Nazarbayev condoles with French president upon terrorist attack on Charlie Hebdo08 january 2015, 18:19
Kazakhstan’s President Nursultan Nazarbayev has sent a telegram of condolence to the President of France Francois Hollander over the terrorist’s attack on the office of French magazine Charlie Hebdo in Paris on January 7, Tengrinews reports citing the press service of Akorda.
The Kazakh President learnt about the tragic deaths of the French people with deep sorrow.
“Spread of terrorism around the world now became a threat for all nations. As for its part, Kazakhstan condemns any and all forms of terrorism and extremism that pose a threat to the international security,” the telegram said.
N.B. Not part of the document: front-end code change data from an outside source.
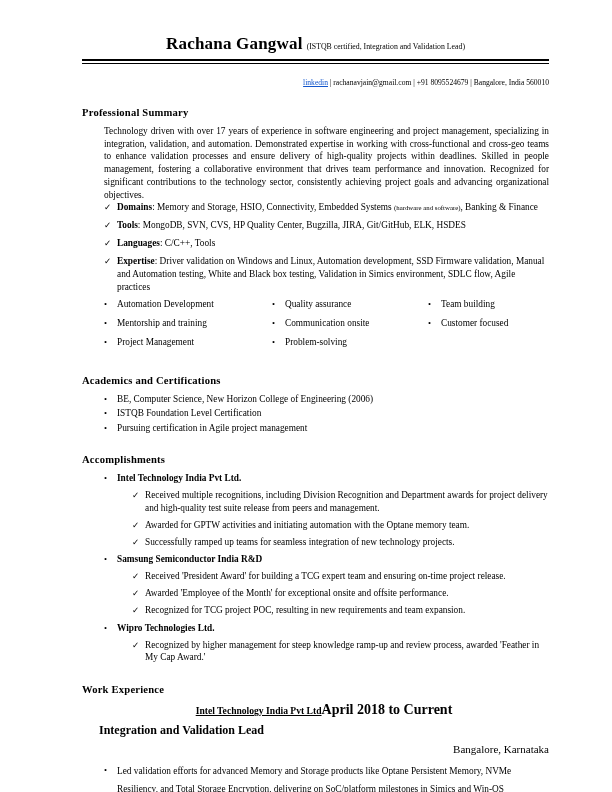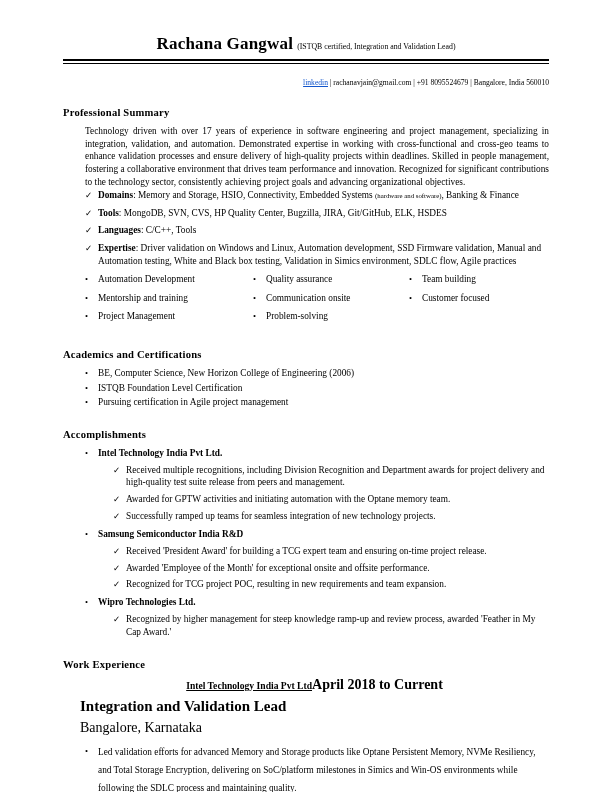--- a/index.html
+++ b/index.html
@@ -7,7 +7,7 @@
   body { font-family: "Liberation Serif", serif; color: #000; }
   .page {
     width: 612px; height: 792px; margin: 0 auto; background: #ffffff;
-    padding: 34px 63px 0 63px; overflow: hidden; position: relative;
+    padding: 34px 63px 0 82px; overflow: hidden; position: relative;
   }
 
   

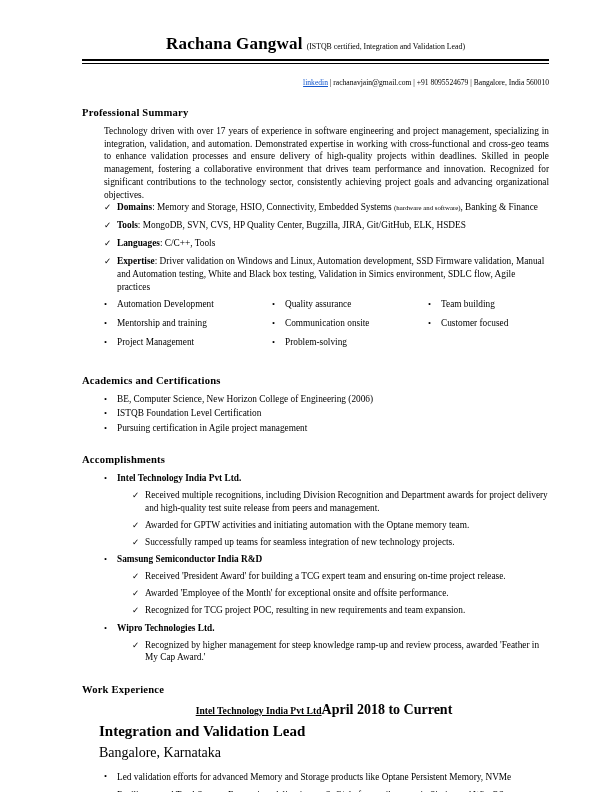--- a/index.html
+++ b/index.html
@@ -55,7 +55,7 @@
   .job-header { display: flex; justify-content: center; align-items: baseline; font-size: 9.6px; }
   .job-company { font-weight: bold; text-decoration: underline; }
   .job-dates { font-weight: bold; font-size: 14px; }
-  .job-title { font-weight: bold; font-size: 15px; margin-top: 5px; }
+  .job-title { font-weight: bold; font-size: 12px; margin-top: 5px; }
   .job-location { font-size: 14px; margin-top: 5px; }
   .job-bullets { margin-top: 7px; margin-left: 5px; font-size: 9.3px; }
   .job-bullets .item-text { line-height: 1.95; text-align: left; }

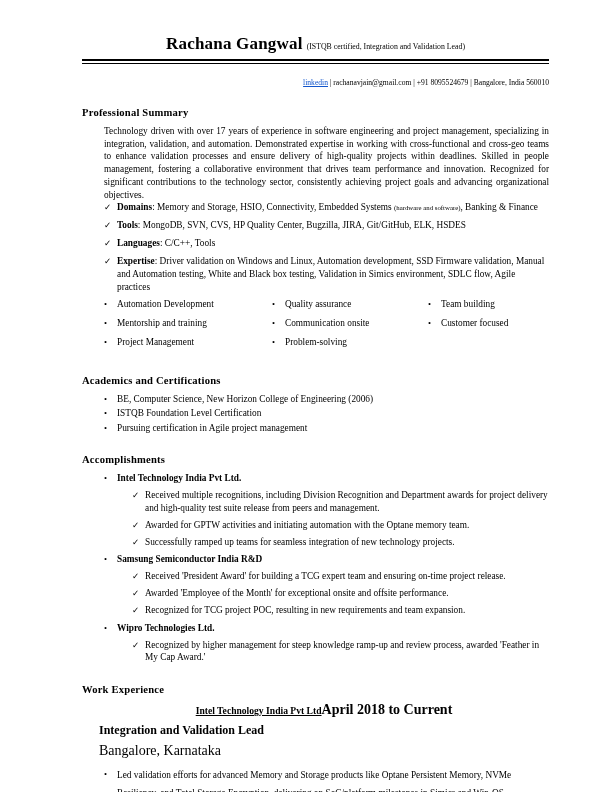--- a/index.html
+++ b/index.html
@@ -56,7 +56,7 @@
   .job-company { font-weight: bold; text-decoration: underline; }
   .job-dates { font-weight: bold; font-size: 14px; }
   .job-title { font-weight: bold; font-size: 12px; margin-top: 5px; }
-  .job-location { font-size: 14px; margin-top: 5px; }
+  .job-location { font-size: 11px; margin-top: 5px; text-align: right; }
   .job-bullets { margin-top: 7px; margin-left: 5px; font-size: 9.3px; }
   .job-bullets .item-text { line-height: 1.95; text-align: left; }
   .job-bullets .marker { line-height: 2.0; }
President Nazarbayev on behalf of the people of Kazakhstan and on his own behalf expressed sincere condolences to the families of the victims and to all French people.
Kazakhstan’s Foreign Ministry also released a statement that strongly condemned the terrorist attack. “Kazakhstan condemns the barbaric attack that occurred in Paris on January 7, 2015. We express sincere condolences to the families of the victims. We support the France in the fight against terrorism and all of its manifestations and we intend to continue working with our international partners to counter this vile threat,” the statement said.
Kazakhstan’s Senate Speaker Kasym-Zhomart Tokayev also criticized the terrorist attack. “Journalists were killed in the terrorist attack in Paris. This crime can not be justified. The fight against terrorism is the task of the international community," he wrote in his Twitter.
President François Hollande described the attack as a terrorist attack of the most extreme barbarity. The incident is France's deadliest act of violence against civilians since 1961.
On January 7, two masked gunmen stormed the headquarters of the French office of Charlie Hebdo killing 12 and wounding 11 people. Staff cartoonists of the magazine were all killed.
According to witnesses, the two men were shooting for 5-10 minutes. Currently, the police operation is underway to find the main suspects - two Franco-Algerian Muslim brothers Said Couachi and Cherif Couachi. Another suspect who drove the getaway car turned in to the police today.
Charlie Hebdo is a French weekly satirical magazine that is strongly anti-religious and left-wing. In 2011, it was fire-bombed and its website hacked, because of the magazine's controversial issue renamed "Charia Hebdo" (referring to Sharia law).